The following figure illustrates a conventional broker cluster.
A conventional broker cluster has the following characteristics:
Data Synchronization
Each broker has its own respective persistent data store in which destinations, persistent messages, and other state information is stored. Some of this information (for example, destinations and durable subscriptions) has been propagated to the broker from other brokers in the cluster. If a broker fails, it is possible for this information to become out of sync with the information stored by other brokers in the cluster. To guard against this possibility in a conventional broker cluster, one broker within the cluster can be designated as a master broker. The master broker maintains a configuration change record to track changes to the cluster’s propagated persistent entities.
When an offline broker comes back online (or when a new broker is added to the cluster), it consults the configuration change record for information about destinations and durable subscribers, then exchanges information with other brokers about its currently active message consumers.
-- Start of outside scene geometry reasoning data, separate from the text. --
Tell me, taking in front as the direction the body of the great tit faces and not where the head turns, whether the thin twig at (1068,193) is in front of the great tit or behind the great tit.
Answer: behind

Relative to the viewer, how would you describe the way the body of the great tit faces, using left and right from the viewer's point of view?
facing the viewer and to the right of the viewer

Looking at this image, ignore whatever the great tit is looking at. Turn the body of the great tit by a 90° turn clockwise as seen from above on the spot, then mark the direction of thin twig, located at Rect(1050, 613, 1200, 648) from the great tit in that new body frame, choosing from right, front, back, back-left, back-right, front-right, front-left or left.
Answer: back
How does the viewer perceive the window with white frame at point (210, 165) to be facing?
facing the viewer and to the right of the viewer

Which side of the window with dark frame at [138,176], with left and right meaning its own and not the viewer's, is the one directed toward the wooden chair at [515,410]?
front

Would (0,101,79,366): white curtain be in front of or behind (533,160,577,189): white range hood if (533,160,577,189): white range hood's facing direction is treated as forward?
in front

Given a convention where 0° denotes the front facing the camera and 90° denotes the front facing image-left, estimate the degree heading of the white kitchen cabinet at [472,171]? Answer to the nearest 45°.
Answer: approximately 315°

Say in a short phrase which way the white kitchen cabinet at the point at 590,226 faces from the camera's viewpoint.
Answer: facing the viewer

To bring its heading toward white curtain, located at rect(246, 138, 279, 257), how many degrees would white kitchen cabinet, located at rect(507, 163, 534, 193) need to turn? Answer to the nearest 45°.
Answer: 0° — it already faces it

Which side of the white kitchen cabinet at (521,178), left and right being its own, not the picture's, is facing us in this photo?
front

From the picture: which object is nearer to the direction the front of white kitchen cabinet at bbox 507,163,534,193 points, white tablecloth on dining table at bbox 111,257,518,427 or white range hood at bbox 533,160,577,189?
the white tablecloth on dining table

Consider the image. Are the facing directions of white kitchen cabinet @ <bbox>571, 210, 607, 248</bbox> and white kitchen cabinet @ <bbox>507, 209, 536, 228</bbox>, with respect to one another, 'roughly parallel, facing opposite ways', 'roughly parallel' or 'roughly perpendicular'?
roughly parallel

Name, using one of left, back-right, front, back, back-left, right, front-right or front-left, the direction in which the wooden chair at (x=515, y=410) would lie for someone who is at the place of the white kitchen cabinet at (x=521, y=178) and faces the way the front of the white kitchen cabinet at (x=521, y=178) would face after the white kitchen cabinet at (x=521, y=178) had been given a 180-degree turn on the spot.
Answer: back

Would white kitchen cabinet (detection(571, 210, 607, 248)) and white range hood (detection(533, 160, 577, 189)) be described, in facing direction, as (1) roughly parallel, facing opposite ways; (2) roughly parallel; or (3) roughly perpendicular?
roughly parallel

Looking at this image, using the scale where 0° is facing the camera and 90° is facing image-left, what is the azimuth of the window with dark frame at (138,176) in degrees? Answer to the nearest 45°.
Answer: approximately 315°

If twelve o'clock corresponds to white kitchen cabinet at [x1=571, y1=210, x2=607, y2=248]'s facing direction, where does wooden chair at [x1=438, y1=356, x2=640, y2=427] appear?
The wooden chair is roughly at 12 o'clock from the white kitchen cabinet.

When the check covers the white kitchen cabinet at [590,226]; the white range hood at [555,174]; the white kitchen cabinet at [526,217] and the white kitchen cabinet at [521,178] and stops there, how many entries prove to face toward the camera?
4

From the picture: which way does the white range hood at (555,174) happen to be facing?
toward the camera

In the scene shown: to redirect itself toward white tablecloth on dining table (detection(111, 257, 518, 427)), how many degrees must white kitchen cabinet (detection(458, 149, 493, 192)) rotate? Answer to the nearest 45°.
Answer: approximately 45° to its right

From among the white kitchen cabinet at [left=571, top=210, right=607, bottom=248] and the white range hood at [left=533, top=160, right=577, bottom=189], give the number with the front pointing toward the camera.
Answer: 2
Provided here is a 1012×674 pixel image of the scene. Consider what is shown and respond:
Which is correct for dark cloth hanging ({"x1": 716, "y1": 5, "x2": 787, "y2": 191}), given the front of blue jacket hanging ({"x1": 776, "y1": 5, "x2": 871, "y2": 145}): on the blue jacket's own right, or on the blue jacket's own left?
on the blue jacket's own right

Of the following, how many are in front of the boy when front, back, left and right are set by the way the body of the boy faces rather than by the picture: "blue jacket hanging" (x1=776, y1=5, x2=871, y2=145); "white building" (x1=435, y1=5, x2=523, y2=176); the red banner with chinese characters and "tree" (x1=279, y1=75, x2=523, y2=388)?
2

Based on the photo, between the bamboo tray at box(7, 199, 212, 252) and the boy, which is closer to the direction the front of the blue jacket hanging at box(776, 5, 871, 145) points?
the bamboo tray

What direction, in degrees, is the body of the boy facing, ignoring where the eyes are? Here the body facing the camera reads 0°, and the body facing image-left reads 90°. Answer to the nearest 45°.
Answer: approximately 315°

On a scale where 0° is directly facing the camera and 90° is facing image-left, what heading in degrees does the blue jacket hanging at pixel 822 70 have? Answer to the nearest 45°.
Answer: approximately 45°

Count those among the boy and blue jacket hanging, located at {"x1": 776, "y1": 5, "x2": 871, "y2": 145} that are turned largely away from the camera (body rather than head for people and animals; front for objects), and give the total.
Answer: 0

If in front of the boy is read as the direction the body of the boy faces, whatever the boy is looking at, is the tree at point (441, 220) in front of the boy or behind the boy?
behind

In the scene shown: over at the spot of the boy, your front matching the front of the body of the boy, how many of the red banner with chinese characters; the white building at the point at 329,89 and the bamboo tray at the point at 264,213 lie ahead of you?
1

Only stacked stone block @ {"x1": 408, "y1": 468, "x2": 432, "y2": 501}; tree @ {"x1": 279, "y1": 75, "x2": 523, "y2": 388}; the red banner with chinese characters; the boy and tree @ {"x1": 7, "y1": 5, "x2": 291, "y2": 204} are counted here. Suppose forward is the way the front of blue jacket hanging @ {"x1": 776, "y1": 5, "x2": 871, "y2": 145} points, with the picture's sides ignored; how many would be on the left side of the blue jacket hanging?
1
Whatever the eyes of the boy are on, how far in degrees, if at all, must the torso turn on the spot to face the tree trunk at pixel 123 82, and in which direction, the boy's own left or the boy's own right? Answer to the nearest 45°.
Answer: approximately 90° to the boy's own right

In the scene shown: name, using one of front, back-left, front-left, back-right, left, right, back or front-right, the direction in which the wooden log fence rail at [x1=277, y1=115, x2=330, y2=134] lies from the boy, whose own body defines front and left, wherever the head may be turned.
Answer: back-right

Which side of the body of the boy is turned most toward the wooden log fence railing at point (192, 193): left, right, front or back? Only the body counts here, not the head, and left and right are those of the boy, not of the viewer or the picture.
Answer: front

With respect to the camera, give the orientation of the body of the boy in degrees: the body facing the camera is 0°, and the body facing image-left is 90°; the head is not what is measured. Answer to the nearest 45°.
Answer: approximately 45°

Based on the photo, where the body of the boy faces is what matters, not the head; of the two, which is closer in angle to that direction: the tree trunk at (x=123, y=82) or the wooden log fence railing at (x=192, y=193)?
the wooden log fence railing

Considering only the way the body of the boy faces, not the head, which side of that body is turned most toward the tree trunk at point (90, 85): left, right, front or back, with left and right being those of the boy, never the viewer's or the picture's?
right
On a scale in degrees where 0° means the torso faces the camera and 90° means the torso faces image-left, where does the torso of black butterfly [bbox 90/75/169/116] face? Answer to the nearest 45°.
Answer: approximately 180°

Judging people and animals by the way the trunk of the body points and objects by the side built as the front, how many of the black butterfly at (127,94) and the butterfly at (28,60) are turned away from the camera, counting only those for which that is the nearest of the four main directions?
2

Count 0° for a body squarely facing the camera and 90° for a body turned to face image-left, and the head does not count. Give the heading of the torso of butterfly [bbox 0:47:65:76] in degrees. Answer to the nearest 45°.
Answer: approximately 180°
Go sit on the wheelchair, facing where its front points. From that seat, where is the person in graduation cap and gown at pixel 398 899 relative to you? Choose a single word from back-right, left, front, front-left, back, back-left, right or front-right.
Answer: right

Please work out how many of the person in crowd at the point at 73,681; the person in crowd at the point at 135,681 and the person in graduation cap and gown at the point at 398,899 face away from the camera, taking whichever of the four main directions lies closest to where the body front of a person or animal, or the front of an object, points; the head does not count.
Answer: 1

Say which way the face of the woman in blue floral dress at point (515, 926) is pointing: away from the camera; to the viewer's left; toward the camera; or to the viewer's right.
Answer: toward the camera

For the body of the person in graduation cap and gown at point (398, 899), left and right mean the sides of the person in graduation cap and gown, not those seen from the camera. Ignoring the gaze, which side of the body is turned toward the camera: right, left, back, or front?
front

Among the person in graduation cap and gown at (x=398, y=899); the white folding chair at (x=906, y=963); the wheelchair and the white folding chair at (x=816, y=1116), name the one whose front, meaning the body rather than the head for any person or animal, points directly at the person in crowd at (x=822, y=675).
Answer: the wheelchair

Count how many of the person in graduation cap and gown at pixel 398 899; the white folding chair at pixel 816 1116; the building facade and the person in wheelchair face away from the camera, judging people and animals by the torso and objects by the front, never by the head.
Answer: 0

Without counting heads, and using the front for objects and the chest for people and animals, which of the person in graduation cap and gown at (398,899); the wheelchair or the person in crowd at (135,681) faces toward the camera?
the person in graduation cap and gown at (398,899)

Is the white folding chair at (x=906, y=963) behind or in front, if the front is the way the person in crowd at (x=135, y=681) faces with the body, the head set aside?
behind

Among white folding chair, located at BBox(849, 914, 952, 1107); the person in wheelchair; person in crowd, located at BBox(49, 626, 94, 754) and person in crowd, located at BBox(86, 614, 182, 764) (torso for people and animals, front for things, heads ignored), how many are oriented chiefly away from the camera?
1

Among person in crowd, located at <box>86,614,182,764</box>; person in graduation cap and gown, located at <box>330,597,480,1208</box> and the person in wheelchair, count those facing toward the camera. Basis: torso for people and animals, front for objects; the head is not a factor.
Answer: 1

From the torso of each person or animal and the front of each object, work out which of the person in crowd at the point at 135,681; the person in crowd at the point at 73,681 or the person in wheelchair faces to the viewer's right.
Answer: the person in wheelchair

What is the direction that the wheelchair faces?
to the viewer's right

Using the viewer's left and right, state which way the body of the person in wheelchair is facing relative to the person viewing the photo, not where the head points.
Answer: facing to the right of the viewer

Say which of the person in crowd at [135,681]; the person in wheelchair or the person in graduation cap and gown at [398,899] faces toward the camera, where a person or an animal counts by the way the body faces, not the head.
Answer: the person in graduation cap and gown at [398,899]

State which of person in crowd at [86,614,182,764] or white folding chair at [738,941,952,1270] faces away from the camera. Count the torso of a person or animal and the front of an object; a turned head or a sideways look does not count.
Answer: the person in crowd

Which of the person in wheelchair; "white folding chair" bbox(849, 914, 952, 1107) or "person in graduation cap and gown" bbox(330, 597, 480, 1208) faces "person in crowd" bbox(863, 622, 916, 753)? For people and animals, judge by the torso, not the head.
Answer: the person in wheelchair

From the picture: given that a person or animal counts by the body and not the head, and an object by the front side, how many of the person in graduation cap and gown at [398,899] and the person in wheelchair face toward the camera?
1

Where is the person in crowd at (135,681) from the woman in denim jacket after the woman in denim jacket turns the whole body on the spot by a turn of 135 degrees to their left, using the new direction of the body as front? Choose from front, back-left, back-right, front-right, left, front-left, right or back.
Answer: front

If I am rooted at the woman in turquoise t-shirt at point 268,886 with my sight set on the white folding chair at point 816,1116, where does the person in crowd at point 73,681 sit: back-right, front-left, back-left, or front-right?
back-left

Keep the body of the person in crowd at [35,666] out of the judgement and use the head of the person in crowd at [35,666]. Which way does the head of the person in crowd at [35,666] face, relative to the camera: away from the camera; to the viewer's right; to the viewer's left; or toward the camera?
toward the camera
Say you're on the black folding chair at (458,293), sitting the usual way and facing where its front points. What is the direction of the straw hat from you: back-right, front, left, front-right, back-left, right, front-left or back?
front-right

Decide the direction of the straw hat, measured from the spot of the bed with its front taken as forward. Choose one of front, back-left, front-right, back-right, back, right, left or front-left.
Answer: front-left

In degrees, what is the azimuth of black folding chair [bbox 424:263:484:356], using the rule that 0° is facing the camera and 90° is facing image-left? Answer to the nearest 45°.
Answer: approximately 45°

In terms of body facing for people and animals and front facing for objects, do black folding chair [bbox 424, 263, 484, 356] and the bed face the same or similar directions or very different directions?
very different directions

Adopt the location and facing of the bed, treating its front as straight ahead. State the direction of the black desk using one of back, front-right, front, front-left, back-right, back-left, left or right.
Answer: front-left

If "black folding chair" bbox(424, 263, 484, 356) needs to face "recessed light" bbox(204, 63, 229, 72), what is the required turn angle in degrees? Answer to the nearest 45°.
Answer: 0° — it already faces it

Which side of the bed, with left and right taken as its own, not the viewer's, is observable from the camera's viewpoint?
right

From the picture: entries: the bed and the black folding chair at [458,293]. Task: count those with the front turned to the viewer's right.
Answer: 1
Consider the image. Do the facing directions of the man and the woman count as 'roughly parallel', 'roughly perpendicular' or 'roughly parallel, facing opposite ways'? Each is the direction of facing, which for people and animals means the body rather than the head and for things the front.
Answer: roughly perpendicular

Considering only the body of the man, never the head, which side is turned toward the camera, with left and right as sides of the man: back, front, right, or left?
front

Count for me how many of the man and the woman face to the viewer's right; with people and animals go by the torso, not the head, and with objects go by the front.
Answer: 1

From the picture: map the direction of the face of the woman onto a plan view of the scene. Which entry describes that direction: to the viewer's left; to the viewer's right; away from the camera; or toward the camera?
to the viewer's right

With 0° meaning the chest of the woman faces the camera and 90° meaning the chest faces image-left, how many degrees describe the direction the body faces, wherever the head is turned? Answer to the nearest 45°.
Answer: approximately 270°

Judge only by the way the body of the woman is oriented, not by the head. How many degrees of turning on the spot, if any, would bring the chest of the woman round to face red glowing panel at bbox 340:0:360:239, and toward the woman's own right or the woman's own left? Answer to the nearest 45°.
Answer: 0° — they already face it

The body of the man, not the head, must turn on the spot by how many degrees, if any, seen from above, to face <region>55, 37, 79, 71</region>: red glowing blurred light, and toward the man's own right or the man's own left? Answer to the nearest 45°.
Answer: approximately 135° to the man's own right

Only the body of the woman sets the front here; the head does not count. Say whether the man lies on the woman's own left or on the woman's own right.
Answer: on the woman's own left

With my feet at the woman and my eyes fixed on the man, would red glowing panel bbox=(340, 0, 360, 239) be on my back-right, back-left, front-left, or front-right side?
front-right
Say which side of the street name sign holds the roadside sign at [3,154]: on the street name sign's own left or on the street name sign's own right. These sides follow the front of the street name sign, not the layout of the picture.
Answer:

Because brokers cannot complete their initialization without accessing the configuration change record, the master broker should always be the first broker started within the cluster. Furthermore, if the master broker goes offline, destination and durable subscriber information cannot be propagated across the cluster. Under these conditions, you will get an exception if you try to create, reconfigure, or destroy a destination or a durable subscription (auto-created destinations and temporary destinations are not affected), or attempt a related operation. Similarly, in the absence of a master broker, any client application attempting to create a durable subscriber or unsubscribe from a durable subscription will get an error. Nevertheless, client applications can successfully interact with an existing durable subscriber.
Message production, delivery, and consumption can continue uninterrupted without a master broker.
Failure Detection and Recovery
A conventional broker cluster detects failures when one broker tries to send data to another broker and an exception is thrown. When the cluster encounters a failed connection between brokers, it cannot do anything to recover, other than stop sendng data. It is the responsibility of an administrator to monitor brokers in the cluster by using Message Queue administration tools (see Administration Tools) and perform the appropriate recovery operations.
Client Reconnect
If a broker or its connection to a client fails, the client automatically attempts to reconnect to the same or another broker in the cluster. The reconnect is governed by connection properties that specify the order and frequency by which the client attempts to reconnect to brokers in the cluster. The broker to which the client successfully reconnects becomes the client's new home broker.
In this scenario, the new home broker (if different from the failed broker) does not have all the client-related state information that was previously held by the failed broker. For example, messages to have been consumed by the client or the state of transactions involving the client might have been lost. As a result, the failure of a broker in a conventional cluster can cause a delay in message delivery (until the failed broker restarts and the client reconnects).